§ **EXTRACT TO READ**:

Content starts

Unfortunately, a resolution of 4K per eye sounds great — and many are dissapointed when they view the recordings of a camera such as GEAR VR, Ricoh Theta, or the Vuze+. They may recall their images on their 4K TV as incredibly sharp, and yet, their recorded videos appear somewhat blurry and pixelated. The answer to why this is the case is quite simple. The 360˚ images do indeed have a 4K resolution, however, we are unable to view all the pixels at a time as they are stretched out on a sphere.  To keep matters simple, let’s say that your Head-Mounted Display has a Field of View of 90˚ (although most have 110˚). In this case, just  1/4 of the 4K image is being seen at any given time. Thus, we will have to divide the pixel count by four. This is somewhat simplified because of stretching, but it should be enough to get the point. To get an effective resolution of 4K, or something akin to 3K such as the HTC Vive Pro and Samsung Oddysey(+) can afford, one would need a far higher resolution of the cameras.

Another Step in Fidelity: Volumetric Video

At first thought, it may perhaps be hard to imagine how we can proceed to more details in immersive  360˚ 3D recordings except by increasing the resolution. As we briefly commented, however, stereoscopics in 3D movies at the cinema, or in 360˚ 3D recordings merely provide an illusion of depth — not actual depth. The same goes for our eyes, although they mostly perceive it correctly,  they are easily fooled. 360˚ 3D cameras is an example of this, they merely fool our eyes: although it seems that there is depth, we can not really move in the image — as there is no actual depth to it. Here, volumetric video acts differently, and affords positional interaction. Volumetric video attributes the recorded images in a 3D (x,y,z) space, in addition to delivering stereoscopy so that we can perceive it. Volumetric video is unfortunately very hard to create while still retaining high quality, and plug-and-play solutions still seem far off. To get an idea of how volumetric video works, we recommend to look into the concepts of photogrammetry — and perhaps even to create a 3D model yourself, using images captured with your smartphone. This YouTube tutorial shows you how to do this in Agisoft Photoscan Pro, which has a free trial available.

Limitations

Developed in an undergraduate course at the University of Bergen, the short 360 movie “Schizophrenia“, experimented with interactive 360 video.

Despite these great innovations in the capture of reality, CGI has some benefits that neither 360˚ 3D or Volumetric videos can really achieve. The most important of these is that of interactivity . As 360° videos are linear (that is, they have a predetermined beginning and end), the user can not really affect what happens in the video — except by choosing which degrees of the video to see.

Content ends

Copy the stretch of the 360˚ video text from "Developed in an" through "video to see.", word for word. The lines after this have nothing to do with it.

§ **DATA FOR ANALYSIS**:
Content starts

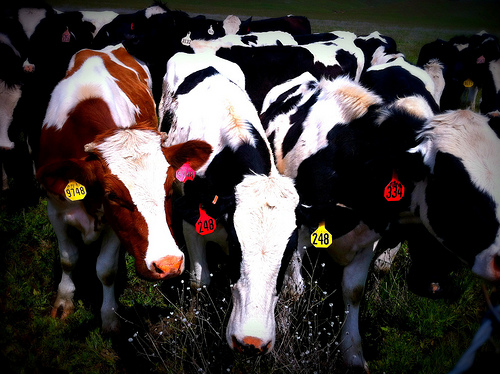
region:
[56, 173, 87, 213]
tag attached to cow's ear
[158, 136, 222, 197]
tag attached to cow's ear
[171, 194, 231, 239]
tag attached to cow's ear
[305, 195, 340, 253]
tag attached to cow's ear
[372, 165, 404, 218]
tag attached to cow's ear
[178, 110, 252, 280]
black and white cow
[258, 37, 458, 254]
black and white cow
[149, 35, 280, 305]
black and white cow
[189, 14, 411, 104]
black and white cow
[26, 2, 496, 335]
cows standing together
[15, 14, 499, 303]
black and white cows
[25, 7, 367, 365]
a brown and white cow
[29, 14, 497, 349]
cows that are tagged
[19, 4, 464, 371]
cows with tags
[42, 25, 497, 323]
cows with tags in their ear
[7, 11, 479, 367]
cows with yellow tags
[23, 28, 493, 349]
cows with red tags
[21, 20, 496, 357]
cows standing on the grass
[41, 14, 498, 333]
cows standing in a field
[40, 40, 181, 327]
brown and white cow standing on grass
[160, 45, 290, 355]
Black and white cow standing on grass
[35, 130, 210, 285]
Brown and white cow with a number 9748 ear tag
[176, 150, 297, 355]
Black and white cow with a number 248 ear tag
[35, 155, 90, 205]
Yellow ear tag displaying the number 9748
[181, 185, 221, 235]
Red ear tag displaying the number 248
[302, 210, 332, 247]
Yellow ear tag displaying the number 248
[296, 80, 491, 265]
Black and white cow with a red ear tag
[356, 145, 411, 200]
Red ear tag displaying the number 334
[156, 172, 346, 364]
Black and white cow snacking on a flowered weed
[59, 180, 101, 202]
yellow number tag on cow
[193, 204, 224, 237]
red number tag on cow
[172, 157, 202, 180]
red number tag on cow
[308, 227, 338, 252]
yellow number tag on cow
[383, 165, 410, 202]
red number tag on cow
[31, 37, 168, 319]
white and brown cow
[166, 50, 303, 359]
white and black cow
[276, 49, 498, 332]
white and black cow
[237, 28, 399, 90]
white and black cow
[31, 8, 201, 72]
white and black cow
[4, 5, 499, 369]
a herd of cows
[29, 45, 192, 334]
brown and white cow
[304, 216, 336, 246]
yellow tag in the ear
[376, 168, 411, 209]
red tag in the ear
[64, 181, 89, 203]
black numbers on the yellow tag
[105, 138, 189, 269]
white stripe on the face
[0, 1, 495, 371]
cows standing in the grass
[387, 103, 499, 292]
head turned to the side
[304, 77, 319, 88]
small black spot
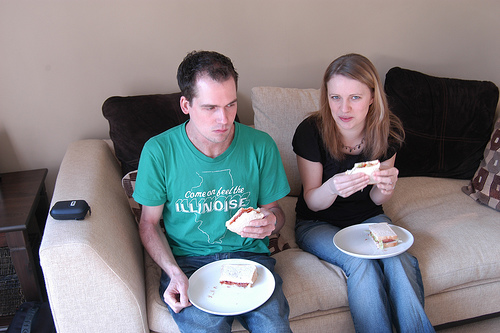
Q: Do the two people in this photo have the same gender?
A: No, they are both male and female.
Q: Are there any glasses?
A: No, there are no glasses.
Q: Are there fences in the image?
A: No, there are no fences.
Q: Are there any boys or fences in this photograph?
A: No, there are no fences or boys.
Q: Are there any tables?
A: Yes, there is a table.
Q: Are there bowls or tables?
A: Yes, there is a table.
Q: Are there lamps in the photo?
A: No, there are no lamps.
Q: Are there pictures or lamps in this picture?
A: No, there are no lamps or pictures.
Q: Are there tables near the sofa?
A: Yes, there is a table near the sofa.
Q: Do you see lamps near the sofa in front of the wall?
A: No, there is a table near the sofa.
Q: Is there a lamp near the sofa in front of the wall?
A: No, there is a table near the sofa.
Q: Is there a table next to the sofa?
A: Yes, there is a table next to the sofa.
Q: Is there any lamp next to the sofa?
A: No, there is a table next to the sofa.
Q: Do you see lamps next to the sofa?
A: No, there is a table next to the sofa.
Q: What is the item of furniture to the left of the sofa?
A: The piece of furniture is a table.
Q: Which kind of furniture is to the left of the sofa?
A: The piece of furniture is a table.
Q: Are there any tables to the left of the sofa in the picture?
A: Yes, there is a table to the left of the sofa.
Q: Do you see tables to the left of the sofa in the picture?
A: Yes, there is a table to the left of the sofa.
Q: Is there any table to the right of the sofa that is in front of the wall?
A: No, the table is to the left of the sofa.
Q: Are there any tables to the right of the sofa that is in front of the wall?
A: No, the table is to the left of the sofa.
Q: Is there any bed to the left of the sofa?
A: No, there is a table to the left of the sofa.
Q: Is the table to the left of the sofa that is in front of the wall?
A: Yes, the table is to the left of the sofa.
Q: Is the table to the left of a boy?
A: No, the table is to the left of the sofa.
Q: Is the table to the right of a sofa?
A: No, the table is to the left of a sofa.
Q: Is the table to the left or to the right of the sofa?
A: The table is to the left of the sofa.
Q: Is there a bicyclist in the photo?
A: No, there are no cyclists.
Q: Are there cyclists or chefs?
A: No, there are no cyclists or chefs.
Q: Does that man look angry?
A: Yes, the man is angry.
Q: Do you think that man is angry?
A: Yes, the man is angry.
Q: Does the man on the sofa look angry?
A: Yes, the man is angry.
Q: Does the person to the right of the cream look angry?
A: Yes, the man is angry.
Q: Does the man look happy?
A: No, the man is angry.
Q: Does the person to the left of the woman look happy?
A: No, the man is angry.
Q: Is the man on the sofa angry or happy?
A: The man is angry.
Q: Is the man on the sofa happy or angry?
A: The man is angry.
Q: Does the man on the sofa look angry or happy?
A: The man is angry.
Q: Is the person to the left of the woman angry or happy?
A: The man is angry.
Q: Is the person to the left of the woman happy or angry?
A: The man is angry.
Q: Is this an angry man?
A: Yes, this is an angry man.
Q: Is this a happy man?
A: No, this is an angry man.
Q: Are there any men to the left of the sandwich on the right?
A: Yes, there is a man to the left of the sandwich.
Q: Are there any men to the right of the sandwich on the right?
A: No, the man is to the left of the sandwich.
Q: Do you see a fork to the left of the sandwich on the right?
A: No, there is a man to the left of the sandwich.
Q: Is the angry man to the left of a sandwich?
A: Yes, the man is to the left of a sandwich.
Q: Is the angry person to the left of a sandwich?
A: Yes, the man is to the left of a sandwich.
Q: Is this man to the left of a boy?
A: No, the man is to the left of a sandwich.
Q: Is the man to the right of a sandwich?
A: No, the man is to the left of a sandwich.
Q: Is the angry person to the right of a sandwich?
A: No, the man is to the left of a sandwich.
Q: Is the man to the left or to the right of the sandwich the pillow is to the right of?
A: The man is to the left of the sandwich.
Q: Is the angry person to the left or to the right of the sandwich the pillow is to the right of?
A: The man is to the left of the sandwich.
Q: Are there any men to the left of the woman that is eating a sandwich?
A: Yes, there is a man to the left of the woman.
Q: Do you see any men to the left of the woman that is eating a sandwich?
A: Yes, there is a man to the left of the woman.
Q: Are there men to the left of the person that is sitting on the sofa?
A: Yes, there is a man to the left of the woman.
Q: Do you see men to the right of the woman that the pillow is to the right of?
A: No, the man is to the left of the woman.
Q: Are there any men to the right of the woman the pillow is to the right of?
A: No, the man is to the left of the woman.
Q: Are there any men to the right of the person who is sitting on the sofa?
A: No, the man is to the left of the woman.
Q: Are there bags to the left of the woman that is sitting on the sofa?
A: No, there is a man to the left of the woman.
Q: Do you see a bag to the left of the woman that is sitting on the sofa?
A: No, there is a man to the left of the woman.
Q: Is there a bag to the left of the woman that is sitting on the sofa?
A: No, there is a man to the left of the woman.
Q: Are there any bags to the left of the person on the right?
A: No, there is a man to the left of the woman.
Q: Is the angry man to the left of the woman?
A: Yes, the man is to the left of the woman.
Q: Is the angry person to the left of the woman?
A: Yes, the man is to the left of the woman.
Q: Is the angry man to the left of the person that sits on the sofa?
A: Yes, the man is to the left of the woman.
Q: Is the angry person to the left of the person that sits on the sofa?
A: Yes, the man is to the left of the woman.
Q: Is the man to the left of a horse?
A: No, the man is to the left of the woman.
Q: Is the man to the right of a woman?
A: No, the man is to the left of a woman.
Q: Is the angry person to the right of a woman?
A: No, the man is to the left of a woman.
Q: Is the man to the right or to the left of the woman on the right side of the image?
A: The man is to the left of the woman.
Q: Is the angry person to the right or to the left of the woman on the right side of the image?
A: The man is to the left of the woman.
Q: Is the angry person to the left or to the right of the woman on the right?
A: The man is to the left of the woman.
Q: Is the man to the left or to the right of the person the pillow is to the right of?
A: The man is to the left of the woman.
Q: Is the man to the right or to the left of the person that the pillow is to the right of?
A: The man is to the left of the woman.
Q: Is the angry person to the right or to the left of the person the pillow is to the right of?
A: The man is to the left of the woman.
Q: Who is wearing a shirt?
A: The man is wearing a shirt.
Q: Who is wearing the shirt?
A: The man is wearing a shirt.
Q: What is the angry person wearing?
A: The man is wearing a shirt.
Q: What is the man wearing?
A: The man is wearing a shirt.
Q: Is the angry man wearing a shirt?
A: Yes, the man is wearing a shirt.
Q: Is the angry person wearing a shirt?
A: Yes, the man is wearing a shirt.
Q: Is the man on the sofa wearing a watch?
A: No, the man is wearing a shirt.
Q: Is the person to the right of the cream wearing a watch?
A: No, the man is wearing a shirt.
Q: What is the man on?
A: The man is on the sofa.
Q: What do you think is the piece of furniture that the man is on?
A: The piece of furniture is a sofa.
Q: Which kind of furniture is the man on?
A: The man is on the sofa.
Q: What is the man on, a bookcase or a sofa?
A: The man is on a sofa.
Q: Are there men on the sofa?
A: Yes, there is a man on the sofa.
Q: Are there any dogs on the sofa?
A: No, there is a man on the sofa.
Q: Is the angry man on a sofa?
A: Yes, the man is on a sofa.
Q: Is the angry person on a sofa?
A: Yes, the man is on a sofa.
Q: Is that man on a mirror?
A: No, the man is on a sofa.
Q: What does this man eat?
A: The man eats a sandwich.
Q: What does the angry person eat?
A: The man eats a sandwich.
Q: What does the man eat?
A: The man eats a sandwich.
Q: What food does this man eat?
A: The man eats a sandwich.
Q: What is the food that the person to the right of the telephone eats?
A: The food is a sandwich.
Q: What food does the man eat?
A: The man eats a sandwich.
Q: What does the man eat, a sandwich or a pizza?
A: The man eats a sandwich.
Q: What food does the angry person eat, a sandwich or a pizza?
A: The man eats a sandwich.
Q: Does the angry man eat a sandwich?
A: Yes, the man eats a sandwich.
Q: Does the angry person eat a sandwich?
A: Yes, the man eats a sandwich.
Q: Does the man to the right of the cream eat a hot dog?
A: No, the man eats a sandwich.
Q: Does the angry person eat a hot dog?
A: No, the man eats a sandwich.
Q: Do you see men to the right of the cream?
A: Yes, there is a man to the right of the cream.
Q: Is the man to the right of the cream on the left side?
A: Yes, the man is to the right of the cream.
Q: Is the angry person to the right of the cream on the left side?
A: Yes, the man is to the right of the cream.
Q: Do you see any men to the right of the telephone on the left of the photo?
A: Yes, there is a man to the right of the phone.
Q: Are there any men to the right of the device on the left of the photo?
A: Yes, there is a man to the right of the phone.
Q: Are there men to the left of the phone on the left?
A: No, the man is to the right of the phone.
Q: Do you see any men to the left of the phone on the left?
A: No, the man is to the right of the phone.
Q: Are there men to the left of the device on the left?
A: No, the man is to the right of the phone.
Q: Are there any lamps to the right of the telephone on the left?
A: No, there is a man to the right of the telephone.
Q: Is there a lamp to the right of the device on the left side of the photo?
A: No, there is a man to the right of the telephone.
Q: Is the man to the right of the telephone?
A: Yes, the man is to the right of the telephone.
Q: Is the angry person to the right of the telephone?
A: Yes, the man is to the right of the telephone.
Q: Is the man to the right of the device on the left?
A: Yes, the man is to the right of the telephone.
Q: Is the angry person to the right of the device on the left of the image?
A: Yes, the man is to the right of the telephone.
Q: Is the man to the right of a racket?
A: No, the man is to the right of the telephone.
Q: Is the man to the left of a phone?
A: No, the man is to the right of a phone.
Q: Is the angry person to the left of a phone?
A: No, the man is to the right of a phone.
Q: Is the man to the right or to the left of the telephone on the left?
A: The man is to the right of the phone.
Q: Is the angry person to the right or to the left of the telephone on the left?
A: The man is to the right of the phone.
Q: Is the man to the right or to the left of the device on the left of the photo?
A: The man is to the right of the phone.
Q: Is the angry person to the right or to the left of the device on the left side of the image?
A: The man is to the right of the phone.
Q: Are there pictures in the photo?
A: No, there are no pictures.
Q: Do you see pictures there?
A: No, there are no pictures.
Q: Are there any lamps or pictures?
A: No, there are no pictures or lamps.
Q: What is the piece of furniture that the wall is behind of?
A: The piece of furniture is a sofa.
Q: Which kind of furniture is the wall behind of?
A: The wall is behind the sofa.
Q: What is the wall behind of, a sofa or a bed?
A: The wall is behind a sofa.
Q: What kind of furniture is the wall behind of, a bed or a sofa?
A: The wall is behind a sofa.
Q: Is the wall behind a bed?
A: No, the wall is behind a sofa.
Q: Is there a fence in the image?
A: No, there are no fences.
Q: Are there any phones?
A: Yes, there is a phone.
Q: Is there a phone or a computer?
A: Yes, there is a phone.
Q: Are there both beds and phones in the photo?
A: No, there is a phone but no beds.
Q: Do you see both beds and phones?
A: No, there is a phone but no beds.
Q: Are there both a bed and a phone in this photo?
A: No, there is a phone but no beds.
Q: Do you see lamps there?
A: No, there are no lamps.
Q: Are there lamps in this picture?
A: No, there are no lamps.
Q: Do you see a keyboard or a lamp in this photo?
A: No, there are no lamps or keyboards.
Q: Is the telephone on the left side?
A: Yes, the telephone is on the left of the image.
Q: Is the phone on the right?
A: No, the phone is on the left of the image.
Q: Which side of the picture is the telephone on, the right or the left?
A: The telephone is on the left of the image.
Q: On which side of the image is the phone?
A: The phone is on the left of the image.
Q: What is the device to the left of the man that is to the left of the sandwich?
A: The device is a phone.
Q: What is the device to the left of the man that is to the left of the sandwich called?
A: The device is a phone.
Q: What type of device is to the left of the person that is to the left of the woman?
A: The device is a phone.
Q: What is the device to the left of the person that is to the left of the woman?
A: The device is a phone.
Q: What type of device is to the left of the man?
A: The device is a phone.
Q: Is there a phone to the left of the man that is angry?
A: Yes, there is a phone to the left of the man.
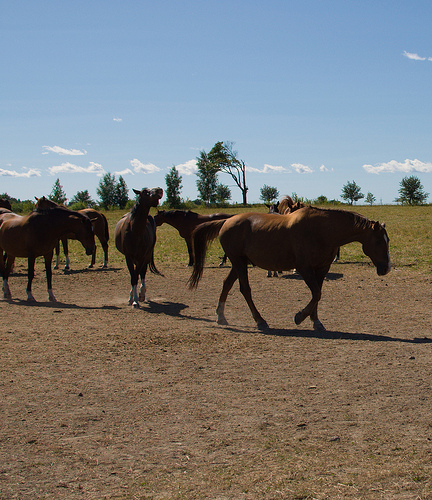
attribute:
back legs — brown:
[215, 256, 273, 334]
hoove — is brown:
[298, 306, 347, 347]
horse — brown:
[181, 164, 414, 355]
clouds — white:
[243, 140, 431, 191]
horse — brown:
[29, 191, 111, 268]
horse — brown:
[150, 208, 243, 265]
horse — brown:
[212, 206, 393, 329]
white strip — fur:
[382, 232, 388, 242]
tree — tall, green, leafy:
[162, 167, 184, 205]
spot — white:
[382, 230, 389, 242]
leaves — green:
[398, 173, 412, 193]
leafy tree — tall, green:
[195, 140, 225, 207]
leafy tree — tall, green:
[168, 163, 184, 208]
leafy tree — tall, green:
[339, 177, 363, 204]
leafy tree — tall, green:
[400, 174, 421, 205]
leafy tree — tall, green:
[49, 179, 63, 201]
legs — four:
[214, 268, 328, 335]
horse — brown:
[186, 210, 392, 334]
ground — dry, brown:
[100, 367, 160, 410]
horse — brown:
[1, 209, 98, 302]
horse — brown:
[115, 185, 169, 300]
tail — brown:
[183, 208, 226, 293]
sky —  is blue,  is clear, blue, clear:
[1, 1, 429, 200]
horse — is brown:
[181, 194, 400, 338]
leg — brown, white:
[238, 269, 267, 324]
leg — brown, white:
[214, 264, 238, 320]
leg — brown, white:
[297, 272, 322, 312]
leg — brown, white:
[310, 310, 318, 322]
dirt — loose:
[2, 267, 429, 498]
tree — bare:
[209, 139, 247, 204]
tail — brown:
[180, 222, 212, 278]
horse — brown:
[114, 182, 163, 310]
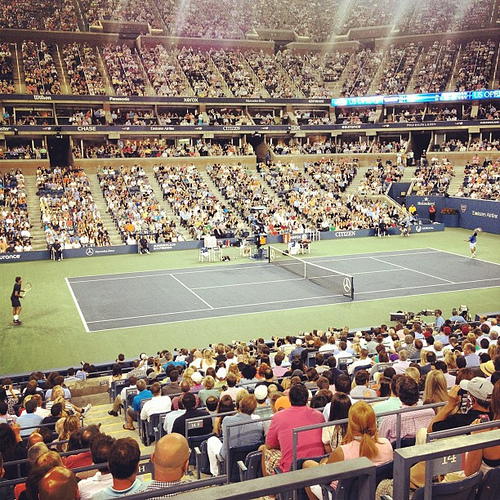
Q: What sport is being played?
A: Tennis.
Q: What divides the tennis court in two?
A: The net.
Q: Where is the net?
A: In the middle of the court.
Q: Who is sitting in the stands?
A: The spectators.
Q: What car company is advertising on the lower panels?
A: Mercedes.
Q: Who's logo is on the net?
A: Mercedes.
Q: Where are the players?
A: On the court.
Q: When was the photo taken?
A: Daytime.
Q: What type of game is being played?
A: Tennis.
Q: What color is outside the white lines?
A: Green.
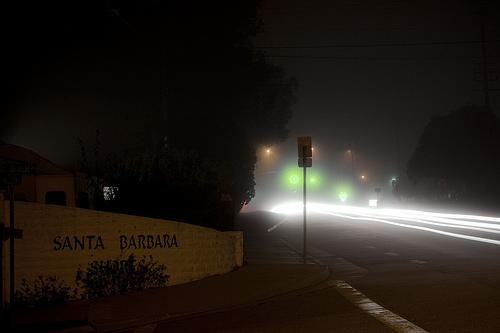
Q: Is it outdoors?
A: Yes, it is outdoors.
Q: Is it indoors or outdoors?
A: It is outdoors.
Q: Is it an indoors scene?
A: No, it is outdoors.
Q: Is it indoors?
A: No, it is outdoors.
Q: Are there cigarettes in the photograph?
A: No, there are no cigarettes.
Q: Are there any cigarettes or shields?
A: No, there are no cigarettes or shields.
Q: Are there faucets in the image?
A: No, there are no faucets.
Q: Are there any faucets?
A: No, there are no faucets.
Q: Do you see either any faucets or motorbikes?
A: No, there are no faucets or motorbikes.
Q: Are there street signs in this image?
A: Yes, there is a street sign.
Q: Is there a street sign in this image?
A: Yes, there is a street sign.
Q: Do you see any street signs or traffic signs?
A: Yes, there is a street sign.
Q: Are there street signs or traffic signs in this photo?
A: Yes, there is a street sign.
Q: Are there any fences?
A: No, there are no fences.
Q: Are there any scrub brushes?
A: No, there are no scrub brushes.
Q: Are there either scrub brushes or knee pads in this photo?
A: No, there are no scrub brushes or knee pads.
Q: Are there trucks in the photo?
A: No, there are no trucks.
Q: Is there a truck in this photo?
A: No, there are no trucks.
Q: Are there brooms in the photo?
A: No, there are no brooms.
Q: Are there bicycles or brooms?
A: No, there are no brooms or bicycles.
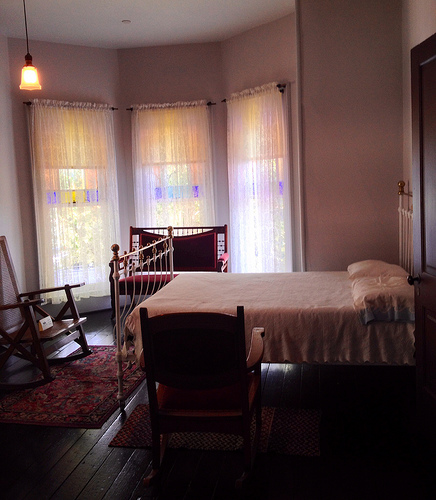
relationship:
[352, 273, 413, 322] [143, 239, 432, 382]
pillow on bed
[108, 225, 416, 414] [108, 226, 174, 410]
bed on frame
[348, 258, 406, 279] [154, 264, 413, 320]
pillow on bed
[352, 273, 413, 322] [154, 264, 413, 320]
pillow on bed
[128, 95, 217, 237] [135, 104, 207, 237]
curtain in front of window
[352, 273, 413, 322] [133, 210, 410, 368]
pillow on bed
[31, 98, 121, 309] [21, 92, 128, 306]
curtain with curtains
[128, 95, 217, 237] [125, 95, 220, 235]
curtain with curtains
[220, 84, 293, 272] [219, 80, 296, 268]
curtain with curtains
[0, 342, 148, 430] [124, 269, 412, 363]
carpet at foot of bed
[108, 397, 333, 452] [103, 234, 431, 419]
carpet on side of bed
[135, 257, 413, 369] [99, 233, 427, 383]
sheet on bed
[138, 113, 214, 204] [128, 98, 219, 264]
stained glass through curtains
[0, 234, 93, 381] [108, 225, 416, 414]
chair by bed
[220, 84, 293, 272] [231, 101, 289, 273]
curtain in front of window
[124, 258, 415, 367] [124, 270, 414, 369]
bed with sheets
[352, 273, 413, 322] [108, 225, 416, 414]
pillow on bed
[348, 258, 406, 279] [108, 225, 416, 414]
pillow on bed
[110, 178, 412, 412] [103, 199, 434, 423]
frame on bed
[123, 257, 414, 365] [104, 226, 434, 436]
blanket on bed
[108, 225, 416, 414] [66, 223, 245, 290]
bed with cradle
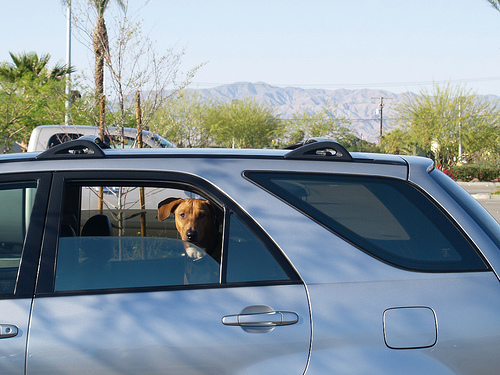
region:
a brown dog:
[158, 187, 218, 261]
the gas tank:
[379, 305, 441, 357]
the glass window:
[78, 239, 195, 282]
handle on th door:
[220, 308, 294, 338]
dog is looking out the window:
[153, 192, 226, 253]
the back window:
[335, 187, 431, 237]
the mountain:
[268, 85, 338, 115]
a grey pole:
[448, 102, 467, 153]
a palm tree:
[90, 18, 117, 98]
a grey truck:
[33, 118, 79, 139]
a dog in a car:
[22, 70, 393, 370]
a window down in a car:
[18, 47, 347, 372]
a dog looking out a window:
[50, 121, 454, 370]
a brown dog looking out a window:
[19, 97, 314, 369]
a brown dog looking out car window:
[39, 107, 303, 312]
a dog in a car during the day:
[51, 72, 497, 356]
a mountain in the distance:
[186, 29, 471, 156]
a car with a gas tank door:
[293, 217, 494, 369]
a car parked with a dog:
[35, 92, 472, 371]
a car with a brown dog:
[72, 85, 493, 349]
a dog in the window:
[54, 87, 301, 259]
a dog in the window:
[121, 156, 217, 353]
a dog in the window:
[71, 113, 308, 368]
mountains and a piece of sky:
[147, 53, 401, 135]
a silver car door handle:
[189, 301, 301, 361]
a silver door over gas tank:
[361, 300, 448, 374]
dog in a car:
[128, 180, 233, 320]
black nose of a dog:
[174, 225, 201, 250]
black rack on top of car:
[35, 108, 370, 177]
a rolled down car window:
[0, 198, 217, 326]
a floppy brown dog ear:
[144, 193, 189, 234]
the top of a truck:
[10, 109, 177, 176]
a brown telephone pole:
[341, 93, 396, 148]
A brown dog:
[136, 172, 233, 304]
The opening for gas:
[349, 268, 458, 363]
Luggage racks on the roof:
[39, 132, 370, 179]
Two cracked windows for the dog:
[46, 184, 224, 296]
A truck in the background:
[5, 105, 322, 285]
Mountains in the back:
[90, 68, 497, 158]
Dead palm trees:
[79, 21, 174, 147]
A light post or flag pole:
[65, 18, 88, 138]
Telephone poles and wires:
[353, 88, 461, 168]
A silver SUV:
[7, 160, 492, 372]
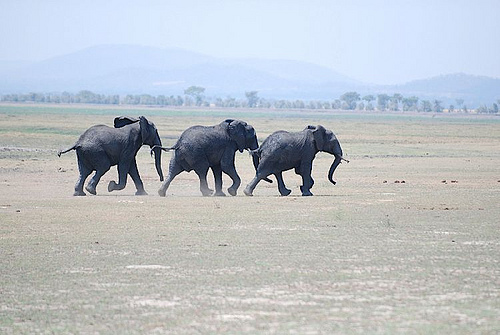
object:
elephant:
[57, 114, 163, 196]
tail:
[56, 146, 77, 154]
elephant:
[151, 120, 272, 198]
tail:
[151, 145, 177, 154]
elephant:
[244, 125, 350, 196]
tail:
[247, 148, 262, 154]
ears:
[140, 115, 150, 143]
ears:
[224, 119, 246, 153]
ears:
[313, 124, 326, 152]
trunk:
[153, 136, 164, 183]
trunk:
[250, 141, 272, 183]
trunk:
[328, 152, 340, 185]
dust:
[67, 182, 313, 199]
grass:
[1, 103, 499, 333]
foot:
[108, 179, 117, 192]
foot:
[135, 190, 148, 197]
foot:
[86, 185, 97, 195]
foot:
[73, 187, 85, 196]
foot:
[158, 185, 166, 196]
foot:
[200, 187, 212, 195]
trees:
[430, 97, 445, 112]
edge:
[2, 103, 499, 113]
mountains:
[1, 48, 498, 102]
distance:
[1, 1, 499, 129]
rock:
[16, 209, 21, 211]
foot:
[214, 189, 226, 197]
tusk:
[337, 153, 350, 163]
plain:
[0, 103, 499, 334]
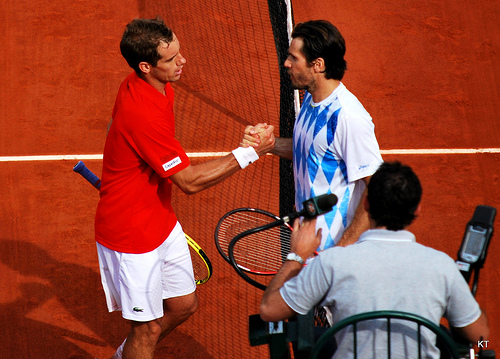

Content ends

§ **YOUR RESPONSE**:
Developed in an undergraduate course at the University of Bergen, the short 360 movie “Schizophrenia“, experimented with interactive 360 video.

Despite these great innovations in the capture of reality, CGI has some benefits that neither 360˚ 3D or Volumetric videos can really achieve. The most important of these is that of interactivity . As 360° videos are linear (that is, they have a predetermined beginning and end), the user can not really affect what happens in the video — except by choosing which degrees of the video to see.